Tony Hawk’s Pro Skater 5 – Review

g-tonyhawk5200Tony Hawk’s Pro Skater 5

(Activision for PS4)
By Mike Delano

Except for an HD reworking of the original game a couple years back, the Tony Hawk series of skateboarding games has been missing from the gaming world as of late, after previously appearing with incredible regularity for more than a decade. So one would think that, after so long an absence, developer Robomodo really has a new spin to put on the series with Tony Hawk’s Pro Skater 5, something that could reestablish the brand and establish it in the minds of a new generation of gamers. After all, the Guitar Hero series — itself on a five-year hiatus — is coming back later this month with what appears to be a fresh new take on the franchise (live audiences, new guitar, new control scheme).

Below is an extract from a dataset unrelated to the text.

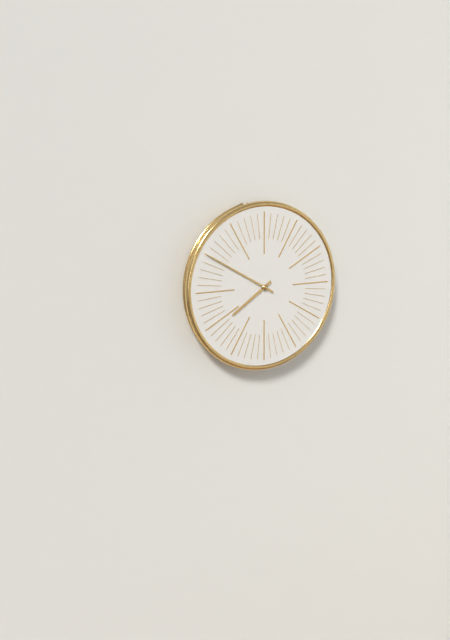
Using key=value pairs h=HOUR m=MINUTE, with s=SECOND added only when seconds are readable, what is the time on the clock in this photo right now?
h=7 m=50
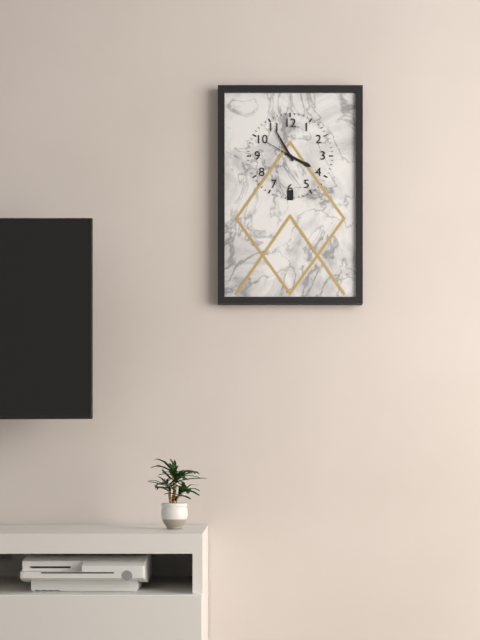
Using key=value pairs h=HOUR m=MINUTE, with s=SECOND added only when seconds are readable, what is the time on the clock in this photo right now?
h=3 m=55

Unfortunately, THPS 5 is definitely not a fresh new take on the series. As is evident from the name, the game aims to bring the series back to basics after a string of titles (Underground, American Wasteland, Project 8) attempted to expand the core Tony Hawk gameplay with new ideas like getting off your board and exploring larger, more open worlds. Back-to-basics is often a good plan for series as long running as this one, but THPS 5 plays it too safe. Many of the ideas in the later Tony Hawk titles and EA’s Skate series (a strong Tony Hawk competitor in the late 2000s) were worthwhile, and showed how the skateboarding genre as a whole could evolve and stay relevant. THPS 5 isn’t interested in many of those ideas, though, and sticks with a bare-bones missions-and-collectibles structure that feels stubborn and lacking ambition. The visuals and skate park layouts are similarly underwhelming, although the eclectic soundtrack carries on the series tradition of energetic, skate-worthy tunes.

At its core, THPS 5 still has the satisfying, addictive tricks-and-combos gameplay that was so revolutionary in the late ’90s, so it’s hard not to have fun revisiting the go-to combos that are forever burned in your brain and simply tooling around on this new set of skate parks. But in 2015, when so many games big and small are taking the concepts of the past and successfully modernizing them for a whole new audience, THPS 5 feels like it was completed, frozen and put on the shelf in 2002, only to thaw out this year and awaken as a stranger in a strange land.